There are more than 2 choices though. Many more.
You could say that doing nothing would also be a choice, as would minor (and not so minor) deviations from the 'path to righteousness'.
I have lived and made many mistakes in my life, however, they have been my mistakes and I acted the way I did in the pursuit of the abstract idea of freedom.
(Even the birds are chained to the sky....Bob Dylan).
 
Incredibly difficult to be in a relationship with a narcissist - makes you question yourself
Especially when the narcissist accuses you of being one ! My ex could never see this in herself and even to this day is repeating the same behaviours and eliciting sympathy on social media. I questioned whether it was me countless times. Truth is you can never convince them of otherwise and all you can do is walk away
 
Especially when the narcissist accuses you of being one ! My ex could never see this in herself and even to this day is repeating the same behaviours and eliciting sympathy on social media. I questioned whether it was me countless times. Truth is you can never convince them of otherwise and all you can do is walk away
Classic projection mate, and yep, for your own mental well being, safety and sanity, walking away is the only option .
 
‘Alcohol doesn’t cure sadness, it just puts it out of focus.’ -
Cathal Coughlan.


That temporary soft focus is a quick fix unfortunately that we’ve all experienced. ( most anyway).
I wouldn’t condemn anyone on the bare bones of a story such as the OP.

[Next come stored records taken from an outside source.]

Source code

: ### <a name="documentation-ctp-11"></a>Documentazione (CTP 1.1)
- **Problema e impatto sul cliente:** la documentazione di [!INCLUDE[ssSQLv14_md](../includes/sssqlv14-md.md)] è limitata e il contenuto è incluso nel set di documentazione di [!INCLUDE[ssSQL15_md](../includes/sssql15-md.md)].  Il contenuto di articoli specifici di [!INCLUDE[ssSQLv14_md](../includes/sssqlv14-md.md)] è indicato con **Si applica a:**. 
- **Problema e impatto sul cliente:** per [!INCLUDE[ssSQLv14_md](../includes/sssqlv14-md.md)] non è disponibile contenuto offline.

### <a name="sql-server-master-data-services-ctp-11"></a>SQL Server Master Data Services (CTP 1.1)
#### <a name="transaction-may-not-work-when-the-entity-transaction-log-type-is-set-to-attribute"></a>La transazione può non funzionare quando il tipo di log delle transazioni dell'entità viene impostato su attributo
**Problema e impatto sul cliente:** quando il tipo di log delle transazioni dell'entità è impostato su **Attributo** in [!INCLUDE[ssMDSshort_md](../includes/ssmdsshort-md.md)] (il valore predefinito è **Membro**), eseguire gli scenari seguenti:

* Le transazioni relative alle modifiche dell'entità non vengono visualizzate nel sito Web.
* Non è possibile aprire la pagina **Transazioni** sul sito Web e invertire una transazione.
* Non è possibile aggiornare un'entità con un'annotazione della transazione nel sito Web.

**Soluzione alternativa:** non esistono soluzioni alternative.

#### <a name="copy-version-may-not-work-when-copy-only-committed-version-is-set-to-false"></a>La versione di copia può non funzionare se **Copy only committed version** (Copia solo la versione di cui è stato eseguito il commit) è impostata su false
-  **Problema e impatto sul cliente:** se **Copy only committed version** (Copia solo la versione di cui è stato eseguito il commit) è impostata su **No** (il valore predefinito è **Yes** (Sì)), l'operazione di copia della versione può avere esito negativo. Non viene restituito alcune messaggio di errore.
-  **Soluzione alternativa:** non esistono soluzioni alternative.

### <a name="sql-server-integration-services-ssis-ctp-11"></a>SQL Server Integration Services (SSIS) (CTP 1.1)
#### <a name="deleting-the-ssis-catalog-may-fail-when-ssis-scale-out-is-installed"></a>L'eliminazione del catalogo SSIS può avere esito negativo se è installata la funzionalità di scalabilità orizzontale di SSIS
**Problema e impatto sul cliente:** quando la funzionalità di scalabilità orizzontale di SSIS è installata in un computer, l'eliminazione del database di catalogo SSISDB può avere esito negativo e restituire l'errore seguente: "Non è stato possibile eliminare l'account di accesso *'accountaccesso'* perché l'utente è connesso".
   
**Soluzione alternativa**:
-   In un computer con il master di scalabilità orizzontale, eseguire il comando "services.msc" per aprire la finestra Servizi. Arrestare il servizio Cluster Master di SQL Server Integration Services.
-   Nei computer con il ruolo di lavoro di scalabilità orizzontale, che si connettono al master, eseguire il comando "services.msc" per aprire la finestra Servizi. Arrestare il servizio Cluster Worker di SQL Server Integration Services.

It does throw open a wider debate however about homelessness and/or addiction.

The point I made is that one doesn’t necessarily mean the other and even when it’s both, the individual journeys and which came first etc. are unique stories, no matter how generic we label them.
I’ve encountered some nasty pieces of work out there obviously off their heads on something or other and I’ve also encountered ordinary fearful down on their luck blokes sitting on cardboard asking for help, anything we can give, to help them get a cup of something warm, and us coming home from a night out fully fed and inebriated ourselves.

I regularly passed this one guy on the way to work, who would be walking quickly and intimidatingly shouting, arguing with and cursing to himself at 8:20 in the morning.

Never had any trouble from him, but he was intimidating to anyone walking by.
I recently saw him after an absence of a while and he looked like he had really gone downhill. Gaunt. Not vocalising. Still wrapped up in his own world but dead behind the eyes.
Not sure what my point is, but I can’t help but feel sorry for the bloke regardless of not knowing his journey.
However you got there, living on the streets take’s it’s toll and I pray to a god I don’t believe in, that I never have to find out how I’d react.